Eco (Atlantic) Oil and Gas Ltd. Announces Acquisition of JHI & Navitas Partnership

EOG · Price

Executive Summary

  • Eco (Atlantic) Oil & Gas Ltd. has signed a binding agreement to acquire 100% of JHI Associates, Inc., gaining a 35% working interest in the PL001 licence in the North Falkland Basin and a 17.5% interest in the Canje Block offshore Guyana.
  • The transaction is structured as a share exchange with an exchange ratio of 0.7054 Eco Common Shares for each JHI share, valuing the acquisition at approximately US$52.3 million (based on TSX-V VWAP) or £46.7 million (based on AIM closing price).
  • The acquisition strategically aligns Eco with Navitas Petroleum, the operator of the adjacent Sea Lion Field (first oil expected 2028), and provides exposure to high-potential exploration acreage in the North Falkland Basin and Guyana.

Key Details

  • Transaction Structure: Eco will issue up to 96,307,811 new Common Shares to JHI shareholders, warrant holders, and option holders.
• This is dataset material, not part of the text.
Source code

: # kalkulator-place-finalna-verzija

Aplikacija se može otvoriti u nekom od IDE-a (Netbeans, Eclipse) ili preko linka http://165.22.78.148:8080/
Upon closing, JHI securityholders will hold approximately 21.8% of Eco’s issued share capital.
  • Valuation:
    • US$52.3 million (£39.0 million) based on the 30-day VWAP on TSX-V (CAD$0.7362) ending March 9, 2026.
    • £46.7 million (US$62.6 million) based on the AIM mid-market closing price (£0.485) on March 10, 2026.
  • Assets Acquired:
    • PL001 Licence (Falkland Islands): 35% working interest. Located in the North Falkland Basin, adjacent to the Navitas-operated Sea Lion Field. Covers 1,126 km2.
    • Canje Block (Guyana): 17.5% participating interest. Operated by ExxonMobil with partners TotalEnergies and Mid Atlantic O&G. Note: The licence lapsed on March 4, 2026, but is subject to ongoing extension discussions.
  • Navitas Partnership & Carry: Navitas holds the remaining 65% interest in PL001 (subject to FIG approval). Navitas provided a fully funded carry loan of up to US$14 million net to JHI for exploration/appraisal wells. Eco assumes this benefit. The loan is repayable from 85% of JHI’s free cash flow from production if established.
  • Licence Extension: The transaction is conditional on the Falkland Island Government (FIG) granting a five-year extension to the PL001 licence (currently expiring Dec 31, 2026).
  • Cash Balance: JHI will have a minimum cash balance of US$1.0 million on closing, which Eco will acquire.
  • Lock-Up Arrangements: Approximately 45% of the Common Shares issued to JHI shareholders are subject to lock-ups:
    • 10% released on closing.
    • 10% released 3 months post-closing.
    • 10% released 6 months post-closing.
    • 20% released 12 months post-closing.
    • Remaining 50% released on the earlier of September 30, 2027, or the spudding of the first offshore well in the Falklands by Eco.
  • Financials of JHI: Gross asset value of US$15.3 million as of Dec 31, 2025; unaudited loss of US$2.8 million for the year ended Dec 31, 2025.
  • Resource Estimates: PL001 CPR estimated an aggregate 3.1 billion barrels of prospective (best estimate) recoverable resources (unrisked).
  • Closing Conditions: Requires TSX-V approval, approval by two-thirds of JHI shareholders at a special meeting, and the FIG licence extension. Expected to close in Q3 2026.
  • Management Changes: Mr. Daniel Guy (current JHI director) will be designated to the Eco Board upon closing. Mr. Frederick Cedoz will join Eco as Vice President, Americas.
  • Advisors: PillarFour Capital Inc. acted as financial advisor, entitled to US$150,000 cash and 725,000 Common Shares upon closing.

Notable Quotes

  • Gil Holzman, President and CEO: "This Transaction represents a further transformational milestone in Eco's strategic evolution... By securing a significant working interest adjacent to the Sea Lion Field, and further aligning ourselves with Navitas... Eco is advancing beyond pure exploration exposure and positioning itself within a basin entering a new phase of development-led growth."